Empowering Biomedical Named Entity Recognition Through Multi-Tagger Collaboration
Jin Zhao,Jian Xie,Tinghui Zhu,Qian Guo,Zhixu Li,Yanghua Xiao
DOI: https://doi.org/10.3233/faia240611
2024-01-01
Abstract:Biomedical Named Entity Recognition (BioNER) plays a crucial role in automatically identifying specific categories of entities from biomedical texts. Currently, region-based methods have shown promising performance in BioNER. However, existing paradigms in the region-based methods suffer from inherent limitations, including the generation of negative samples, and the ignorance of token dependencies. To overcome these limitations, we propose a new paradigm, implemented as Token Cascade Tagger (TCT), which combines span identification and category classification. The TCT utilizes category information to enhance the correlation between the heads and tails of entities, effectively reducing the generation of negative samples. Additionally, we introduce a Token Dependency Tagger (TDT) that captures token dependencies within entity spans by identifying the longest span in a sentence.
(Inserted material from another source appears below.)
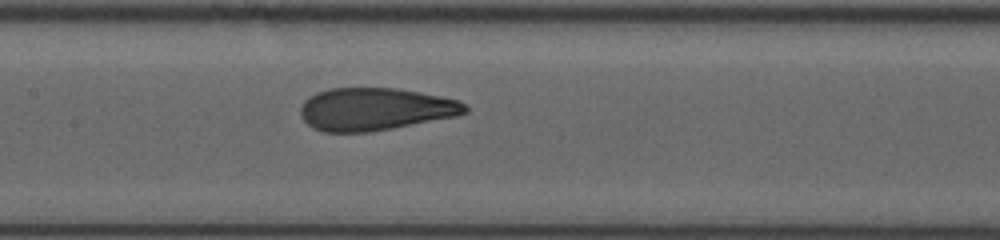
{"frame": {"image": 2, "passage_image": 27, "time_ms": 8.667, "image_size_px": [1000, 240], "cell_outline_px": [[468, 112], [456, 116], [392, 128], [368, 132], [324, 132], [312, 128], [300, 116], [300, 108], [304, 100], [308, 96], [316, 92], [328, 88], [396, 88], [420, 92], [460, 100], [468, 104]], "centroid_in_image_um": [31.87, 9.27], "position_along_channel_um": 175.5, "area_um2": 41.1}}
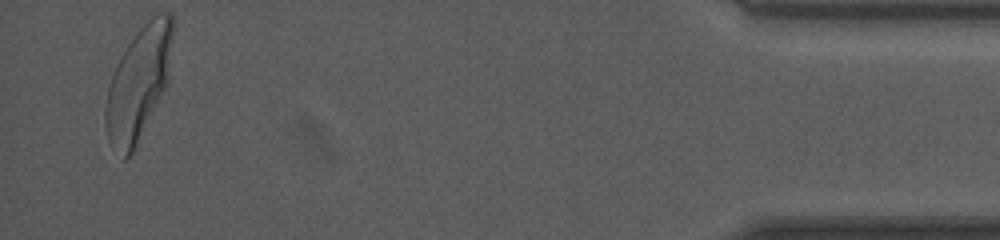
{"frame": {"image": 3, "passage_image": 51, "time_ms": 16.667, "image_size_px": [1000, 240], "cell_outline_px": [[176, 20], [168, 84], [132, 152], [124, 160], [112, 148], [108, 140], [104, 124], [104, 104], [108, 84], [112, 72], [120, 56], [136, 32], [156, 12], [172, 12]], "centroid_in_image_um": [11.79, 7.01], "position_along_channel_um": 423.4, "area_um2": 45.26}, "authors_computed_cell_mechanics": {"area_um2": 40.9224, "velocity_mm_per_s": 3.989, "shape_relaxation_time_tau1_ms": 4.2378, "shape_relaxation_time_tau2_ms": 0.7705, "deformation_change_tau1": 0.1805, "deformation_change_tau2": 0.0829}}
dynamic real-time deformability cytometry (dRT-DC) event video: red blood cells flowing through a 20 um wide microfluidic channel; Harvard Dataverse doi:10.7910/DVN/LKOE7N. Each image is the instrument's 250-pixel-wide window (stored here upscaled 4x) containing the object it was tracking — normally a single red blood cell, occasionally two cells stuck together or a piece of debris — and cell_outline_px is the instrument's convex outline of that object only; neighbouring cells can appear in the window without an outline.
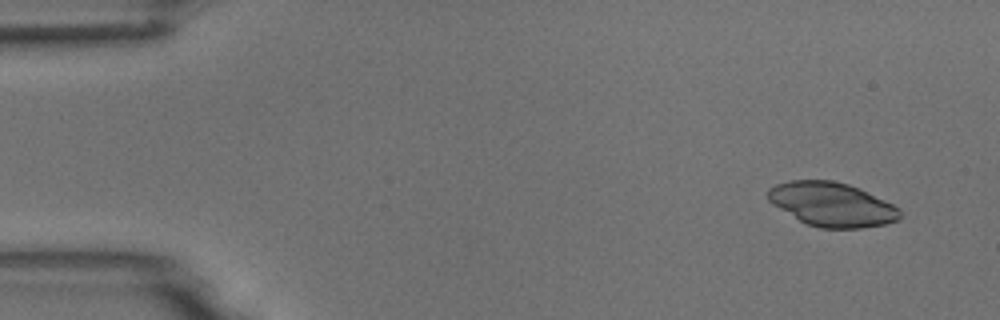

The TDT filters out incorrect spans and further improves the accuracy of span detection obtained from the TCT. Furthermore, we employ a multi-task learning framework to optimize both the TCT and TDT, leading to superior performance in BioNER. Extensive experiments on publicly available biomedical datasets demonstrate our method outperforms the previous state-of-the-art methods, achieving 92.44%, 92.54%, and 81.26% on NCBI-Disease, BC5CDR, and GENIA, respectively, in terms of F1 score.